I want my hot water back!!! Waaahhhhhhh!!!!
I am currently a high-strung mess. As my SSDI hearing looms nearer and nearer, I find myself obsessing way too much over it and almost panicking about the fact that I feel powerless over what will happen in the end. I am trying to do absolutely everything I can think of to prepare for it and make sure we have good medical documentation especially, but that in itself is stressing me out because it means having to be assertive and ask for things from my physicians which I despise having to do. I HATE having to ask ANYONE for ANYTHING. It is just the way I am, but sometimes you have to do the things you hate…
I do not do well when I feel like I am not in control of a situation. My anxiety can’t handle the uncertainty and the endless waiting. I would almost rather deal with the worst case scenario immediately rather than be in limbo for months waiting for someone else to decide my fate. On top of that, I feel like I am annoying those around me (lawyer office employees, doctors, my poor husband) because of my intense anxiety state. I talked to a paralegal today and she told me to take a deep breath and relax lol. If only I could! I can do the deep breath, but the relaxing part just ain’t kicking in.
The heightened stress is taking a physical toll too, as it always does. My upper back/shoulder/neck area is flaring again to the point that I am regularly rolling on Lidocaine and had to take some Tramadol. The pain is so bad I can’t do any household tasks, which makes me feel bad too. Even typing this is painful and requires frequent breaks.
Now I feel like my whining is probably annoying all of you too lol. Sorry if that is the case, but I just needed to vent!
Yesterday I had rather a bit of a breakthrough moment. Now, to most people with healthy backgrounds and relationships, this will likely be a bit of a “duh” moment, but to people like me who were groomed to be codependent caretakers, it is an immensely important realization.
My “eureka moment” can be summed up in one sentence:
I don’t owe anyone ANYTHING, and no one owes me ANYTHING.
Of course, this does not mean that I can’t give to others out of the goodness of my heart, or that they can do the same, but none of us should feel required to do so. I would say the one exception to this rule would probably be children. If you bring children into this world, you do owe them something – and that is to do your best at providing them a safe, stable, and loving childhood. I guess pets fit that category as well. If you sign up to take care of something that can’t care for itself, you are essentially accepting that responsibility.

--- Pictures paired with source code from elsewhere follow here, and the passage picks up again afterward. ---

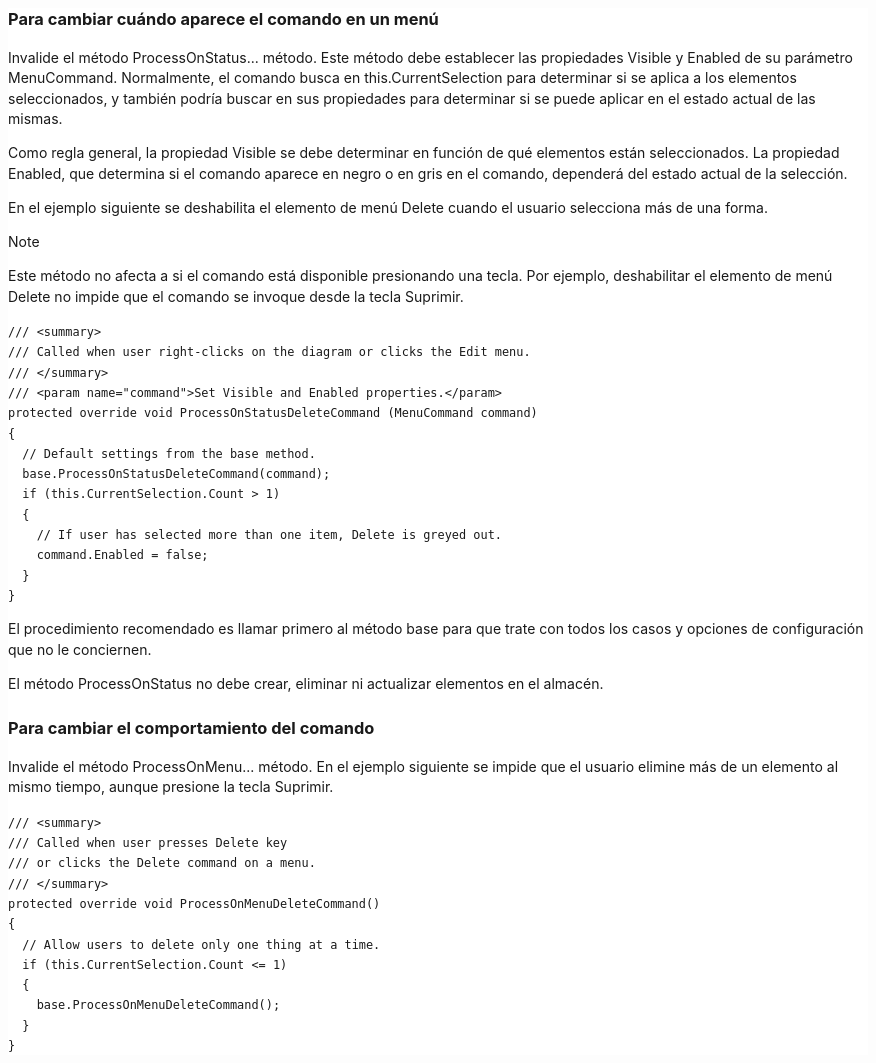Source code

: ### <a name="to-change-when-the-command-appears-on-a-menu"></a>Para cambiar cuándo aparece el comando en un menú  
 Invalide el método ProcessOnStatus... método. Este método debe establecer las propiedades Visible y Enabled de su parámetro MenuCommand. Normalmente, el comando busca en this.CurrentSelection para determinar si se aplica a los elementos seleccionados, y también podría buscar en sus propiedades para determinar si se puede aplicar en el estado actual de las mismas.  
  
 Como regla general, la propiedad Visible se debe determinar en función de qué elementos están seleccionados. La propiedad Enabled, que determina si el comando aparece en negro o en gris en el comando, dependerá del estado actual de la selección.  
  
 En el ejemplo siguiente se deshabilita el elemento de menú Delete cuando el usuario selecciona más de una forma.  
  
> [!NOTE]
>  Este método no afecta a si el comando está disponible presionando una tecla. Por ejemplo, deshabilitar el elemento de menú Delete no impide que el comando se invoque desde la tecla Suprimir.  
  
```  
/// <summary>  
/// Called when user right-clicks on the diagram or clicks the Edit menu.  
/// </summary>  
/// <param name="command">Set Visible and Enabled properties.</param>  
protected override void ProcessOnStatusDeleteCommand (MenuCommand command)  
{  
  // Default settings from the base method.  
  base.ProcessOnStatusDeleteCommand(command);  
  if (this.CurrentSelection.Count > 1)  
  {  
    // If user has selected more than one item, Delete is greyed out.  
    command.Enabled = false;  
  }  
}  
```  
  
 El procedimiento recomendado es llamar primero al método base para que trate con todos los casos y opciones de configuración que no le conciernen.  
  
 El método ProcessOnStatus no debe crear, eliminar ni actualizar elementos en el almacén.  
  
### <a name="to-change-the-behavior-of-the-command"></a>Para cambiar el comportamiento del comando  
 Invalide el método ProcessOnMenu... método. En el ejemplo siguiente se impide que el usuario elimine más de un elemento al mismo tiempo, aunque presione la tecla Suprimir.  
  
```  
/// <summary>  
/// Called when user presses Delete key   
/// or clicks the Delete command on a menu.  
/// </summary>  
protected override void ProcessOnMenuDeleteCommand()  
{  
  // Allow users to delete only one thing at a time.  
  if (this.CurrentSelection.Count <= 1)  
  {  
    base.ProcessOnMenuDeleteCommand();  
  }  
}  
```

Outside of that, I’m not sure if any of us should feel like we have to fully take care of others emotionally, mentally, physically, or materially. We all have a responsibility to do our best to meet our own needs, and while that may mean reaching out for help now and then, we have to realize that sometimes we may be turned down and that is ok. If so, we just need to keep looking I suppose.
As someone with disabilities though, I do want to say that I do feel it is vitally important to have public programs and assistance available (whether these be government or charity systems) for those of us who sometimes struggle more than others at being “functioning adults”. To me, it is just a simple matter of society welfare and empathy that should strive to help anyone who falls through the cracks.